**Passage for review:**
============================================================

Re: Latency in statics graph

New Message Reply Date view Thread view Subject view Author view

From: agenty++at++paris.sgi.com
Date: 11/13/2001 02:26:14


Hi,

May be this old article will be interresting about this,
You will find above a Latency Performer article (1985 i think )
is this seems still acurate ?

Ariane

On Nov 12, 12:02pm, Marcin Romaszewicz wrote:
> Subject: Re: Latency in statics graph
>
> It's not just the sum of APP+CULL+DRAW time, but rather the sum of three
> frame boundaries. If you're swapping at 60Hz and running APP_CULL_DRAW,
> the whole process pipeline takes 3 * 16.6 ms, since data does not flow in
> the pipeline until the frame boundary.
>
> -- Marcin
>
> On Mon, 12 Nov 2001, Keith Parkins wrote:
>
> > Marcin,
> >
> > This is what I thought, but the numbers don't add up. When I run the
> > stats, I'll get approximately 2ms for app, 2ms for cull, and 7-9ms for
> > draw. However the latency reported is 29ms. Do you know why this would
> > be? The app line in the graph is solid for the 2ms length, but then a
> > dotted line extends beyond the next frame (app 17ms from the looks). My
> > question is whether or not my latency is arround 13ms which I get from
> > adding or 29ms, and where are the extra 12ms comming from? I am running
> > Performer 2.2 if that makes a difference.
> >
> > Keith
> >
> > On Wed, 31 Oct 2001, Marcin Romaszewicz wrote:
> >
> > >
> > > The latency is how long it will take for a change you make in performer
to
> > > appear on the screen. Say you are running APP_CULL_DRAW multiprocess and
> > > each process takes 10 ms. You make a change in the beginning of the app,
> > > 10 ms later its in the cull, 10 ms after that its in the draw, and after
> > > another 10 ms it's on your screen after a buffer swap.

============================================================

**Exercise requirements:**
**A)** Reproduce the part of the Performer latency thread starting at "New Message Reply" and ending at "(1985 i think )".
**B)** Condense the paragraph of the Performer latency thread that begins "This is what I thought, but the numbers don't add up" into a short bulleted list that keeps its main facts.
The records after this point come from a separate source.

============================================================

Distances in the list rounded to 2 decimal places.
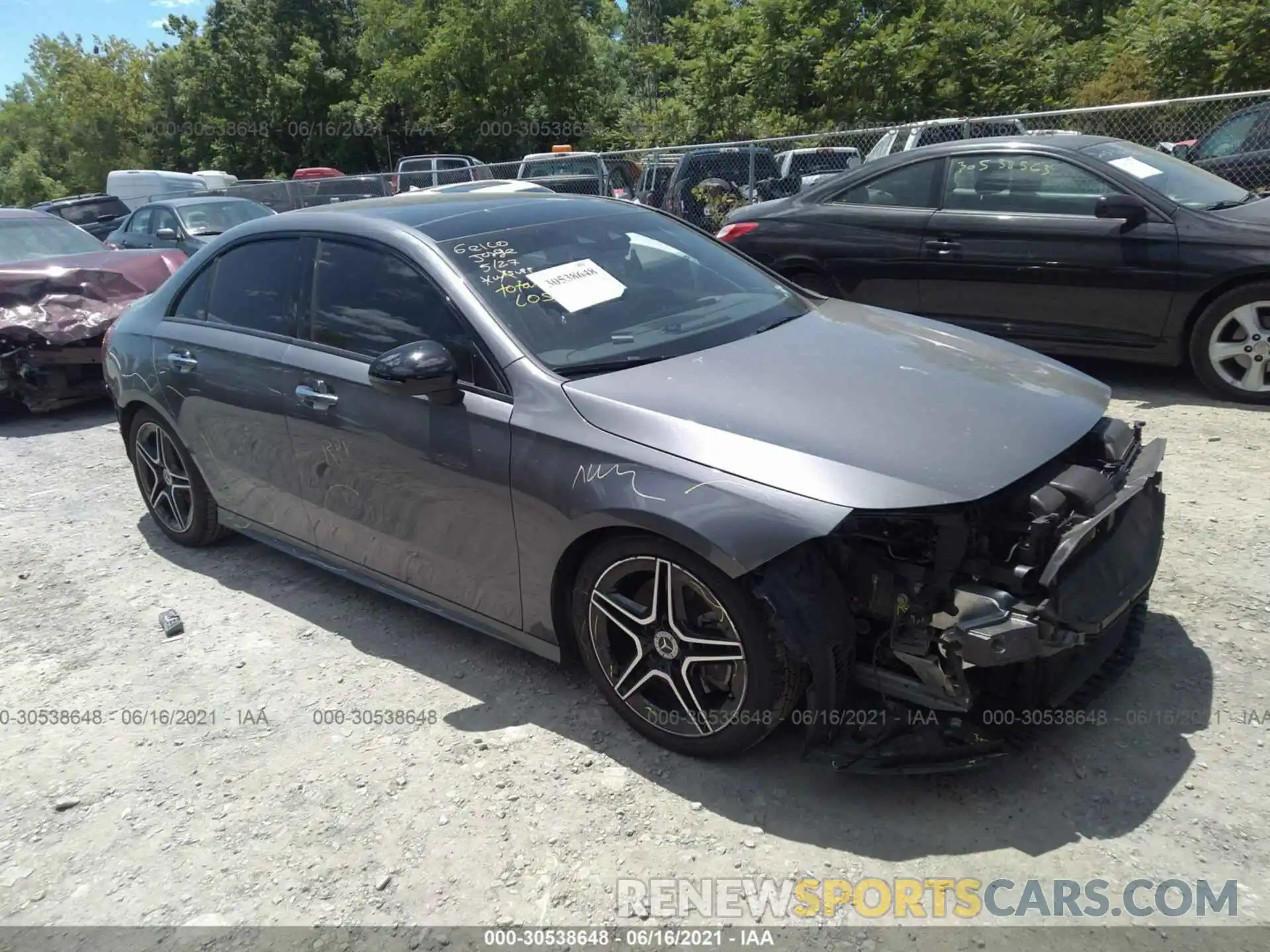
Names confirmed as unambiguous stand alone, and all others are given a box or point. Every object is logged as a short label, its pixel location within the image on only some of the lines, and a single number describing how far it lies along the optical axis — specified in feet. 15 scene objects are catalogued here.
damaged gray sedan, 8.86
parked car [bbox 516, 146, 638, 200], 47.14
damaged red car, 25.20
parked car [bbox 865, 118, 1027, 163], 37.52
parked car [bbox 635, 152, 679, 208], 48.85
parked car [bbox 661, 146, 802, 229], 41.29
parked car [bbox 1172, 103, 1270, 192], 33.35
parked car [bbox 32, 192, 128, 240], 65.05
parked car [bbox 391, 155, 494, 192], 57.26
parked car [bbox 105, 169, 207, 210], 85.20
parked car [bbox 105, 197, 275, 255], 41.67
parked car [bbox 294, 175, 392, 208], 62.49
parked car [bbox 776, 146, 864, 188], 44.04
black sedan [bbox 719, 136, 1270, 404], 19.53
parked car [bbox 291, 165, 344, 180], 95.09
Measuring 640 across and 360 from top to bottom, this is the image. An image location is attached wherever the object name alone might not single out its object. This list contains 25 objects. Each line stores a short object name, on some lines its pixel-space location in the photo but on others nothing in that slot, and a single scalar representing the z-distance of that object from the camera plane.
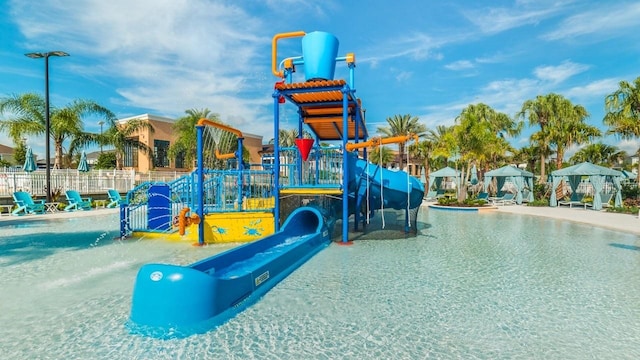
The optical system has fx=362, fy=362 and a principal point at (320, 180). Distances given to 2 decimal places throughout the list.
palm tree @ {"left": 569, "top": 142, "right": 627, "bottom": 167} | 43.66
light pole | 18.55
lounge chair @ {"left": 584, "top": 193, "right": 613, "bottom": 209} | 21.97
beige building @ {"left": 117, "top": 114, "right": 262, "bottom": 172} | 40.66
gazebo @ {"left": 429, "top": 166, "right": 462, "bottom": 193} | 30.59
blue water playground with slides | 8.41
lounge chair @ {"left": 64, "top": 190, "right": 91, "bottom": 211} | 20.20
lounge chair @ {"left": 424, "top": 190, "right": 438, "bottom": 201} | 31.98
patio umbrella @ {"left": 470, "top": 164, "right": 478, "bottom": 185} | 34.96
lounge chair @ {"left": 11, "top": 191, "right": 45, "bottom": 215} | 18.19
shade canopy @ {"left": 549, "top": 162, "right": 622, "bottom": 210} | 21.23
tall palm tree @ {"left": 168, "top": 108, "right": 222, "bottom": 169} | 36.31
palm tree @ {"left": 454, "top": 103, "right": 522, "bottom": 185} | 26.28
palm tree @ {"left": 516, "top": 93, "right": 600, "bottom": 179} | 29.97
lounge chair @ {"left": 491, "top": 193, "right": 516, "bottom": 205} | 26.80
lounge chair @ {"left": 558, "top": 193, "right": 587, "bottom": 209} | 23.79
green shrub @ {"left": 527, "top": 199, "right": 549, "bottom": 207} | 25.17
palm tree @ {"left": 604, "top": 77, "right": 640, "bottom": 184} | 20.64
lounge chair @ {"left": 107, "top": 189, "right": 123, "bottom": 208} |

============================================================

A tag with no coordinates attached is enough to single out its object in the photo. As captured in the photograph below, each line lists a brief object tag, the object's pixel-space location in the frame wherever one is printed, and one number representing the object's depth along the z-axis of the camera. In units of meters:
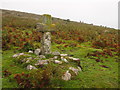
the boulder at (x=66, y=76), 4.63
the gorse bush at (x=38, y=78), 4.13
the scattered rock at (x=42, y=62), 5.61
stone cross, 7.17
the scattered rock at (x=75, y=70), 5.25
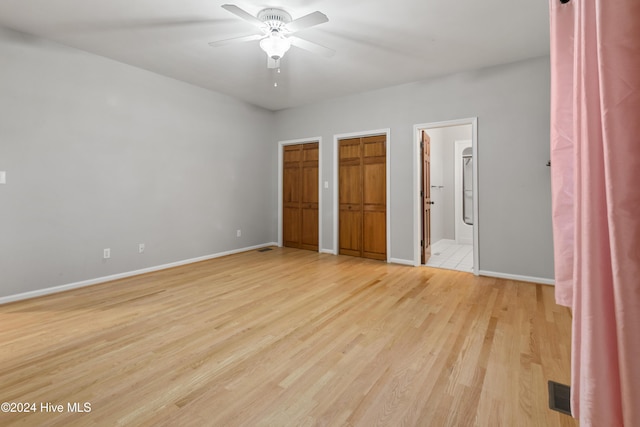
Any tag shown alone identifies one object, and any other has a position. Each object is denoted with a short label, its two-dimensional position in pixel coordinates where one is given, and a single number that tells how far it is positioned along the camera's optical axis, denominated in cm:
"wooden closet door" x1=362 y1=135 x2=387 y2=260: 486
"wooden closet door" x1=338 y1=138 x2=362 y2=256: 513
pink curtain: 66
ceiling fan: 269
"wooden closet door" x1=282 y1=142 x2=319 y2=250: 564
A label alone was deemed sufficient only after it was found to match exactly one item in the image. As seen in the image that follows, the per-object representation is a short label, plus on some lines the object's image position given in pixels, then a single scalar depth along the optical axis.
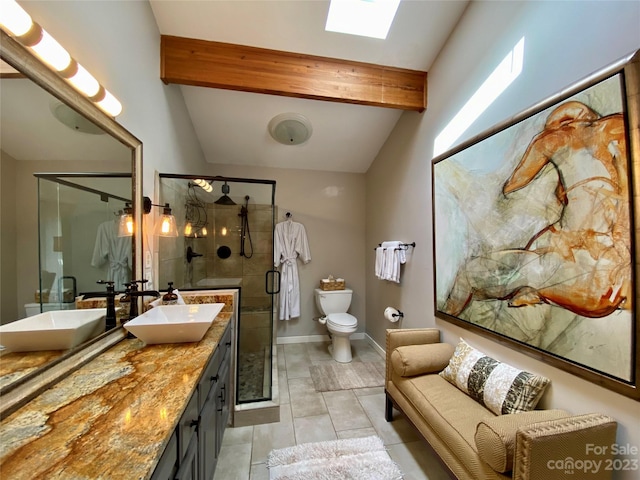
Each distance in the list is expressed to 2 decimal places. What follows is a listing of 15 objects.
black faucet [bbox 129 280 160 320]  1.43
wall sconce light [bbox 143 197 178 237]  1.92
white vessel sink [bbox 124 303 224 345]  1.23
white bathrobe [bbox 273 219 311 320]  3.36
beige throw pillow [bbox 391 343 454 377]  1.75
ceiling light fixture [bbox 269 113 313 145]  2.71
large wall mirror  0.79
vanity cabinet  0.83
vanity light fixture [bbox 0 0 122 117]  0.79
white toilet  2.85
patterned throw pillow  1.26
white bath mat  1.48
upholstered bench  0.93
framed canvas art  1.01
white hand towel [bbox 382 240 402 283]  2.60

============================================================

**Activity answers:**
**A)**
New Message Reply Date view Thread view Subject view Author view

From: agenty++at++paris.sgi.com
Date: 11/13/2001 02:26:14


Hi,

May be this old article will be interresting about this,
You will find above a Latency Performer article (1985 i think )

**B)**
- The stats show about 2 ms for app, 2 ms for cull, and 7–9 ms for draw, but the reported latency is 29 ms.
- In the graph, the app line is solid for 2 ms, then a dotted line extends beyond the next frame (app looks like about 17 ms).
- The question is whether the latency is around 13 ms, from adding the times, or 29 ms, and where the extra 12 ms come from.
- The setup is Performer 2.2.